What I would keep from the old PRD
Not everything about the PRD is obsolete.
I would keep three things:
- the discipline of writing down the actual problem
- the habit of making tradeoffs legible to other people
- the expectation that product work should leave a reusable record
What I would drop is the performative bulk.
A bloated document can look serious while still failing the real test: does it help the team ship the right thing with less confusion?
That is the only test I care about.
My broader take
In the agent era, the spec is closer to the product than it used to be.
Not because documents became magical. Because the system between idea and execution got shorter.
When the loop is short, the artifact you hand into the loop matters more. The classic PRD was built for slower, more human-only coordination. A tighter product spec is better suited to prototype-first teams, builder PMs, and agent-assisted execution.
So if you are wondering whether to keep writing PRDs, my answer is simple.
Keep the discipline. Change the artifact.
Write something smaller, sharper, and testable enough that the first pass comes back useful.
That is the version worth compounding.
FAQ
Is a PRD still useful for product teams?
Yes. A PRD can still help with alignment, especially in larger organizations. The problem is not the existence of a written artifact. The problem is using a vague, bulky document where a tighter execution spec would work better.
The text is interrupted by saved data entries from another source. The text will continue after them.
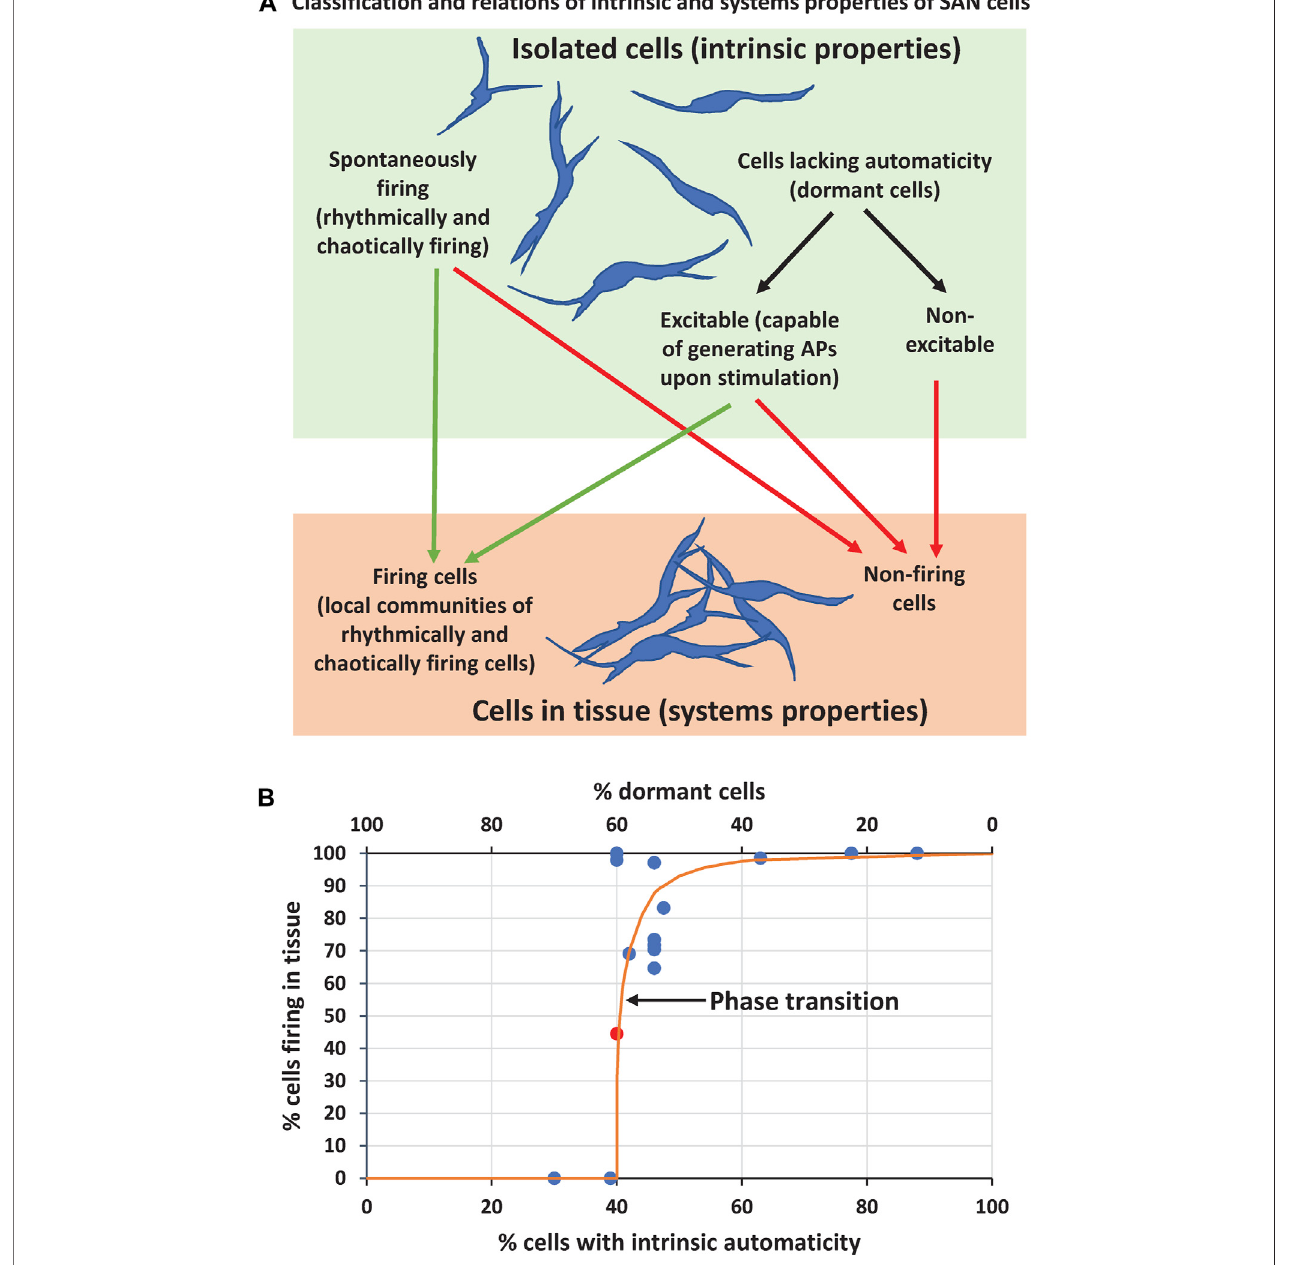
FIGURE 8 | Results summary and interpretation (A) Classi fi cation of intrinsic properties of individual SAN cells and their relation to properties of SAN cells within tissue (B) A summary graph based on data in Table 1 (except scenarios 9, 10, 13, 14) showing relation of the percentage of fi ring cells in tissuemodel as the function of percentage of intrinsically fi ring cells (bottom x axis) or dormant cells (top x axis). Orange line illustrates a hypothetical phase transition (free-hand line with no theoretical value). Note that cell tissue can function with the percentage of intrinsically fi ring cells as low as 40% (i.e. 60% of dormant cells). Red circle in the middle of the plot showsthedatapointforscenario5bre fl ectingan “ intermediate ” systemperformanceduringitsphasetransitionfrom fi ringtonon- fi ringstate(AP fi ringceasedatabout6 s, see Supplementary Movie S5B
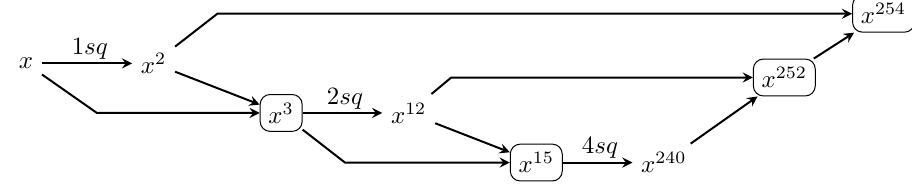
Figure 1: The computation of x 254 used in [RP10]. Monomial with border means that the computation for this monomial is a multiplication, and the number over the arrow represents the number of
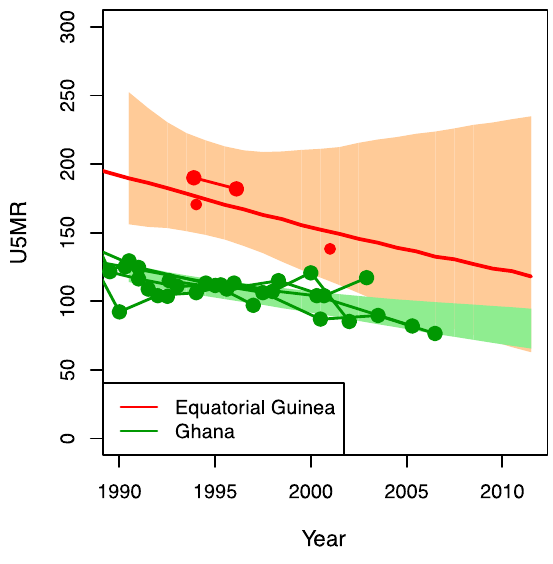
Figure 5. U5MR from 1990 to 2011 for Ghana and Equatorial Guinea. Point estimates (lines), UIs (shaded areas), and data series (connected dots) for Ghana (green) and Equatorial Guinea (red).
What is the difference between a product spec and a PRD?
A product spec is usually narrower and stricter. It focuses on the problem, falsifiable bet, constraints, acceptance criteria, and evaluation plan. A classic PRD often carries more background and broader feature description but leaves critical execution details too soft.
Why do AI teams need tighter specs?
Because fast execution makes ambiguity more expensive. Engineers can ask follow-up questions, but agents often act on defaults. Tighter specs reduce hidden assumptions, speed review, and improve the quality of the first pass.
Should PMs prototype before writing a full PRD?
Often yes. For many product questions, an early prototype plus a tight spec creates a better conversation than a longer document created before anyone has seen the flow in action.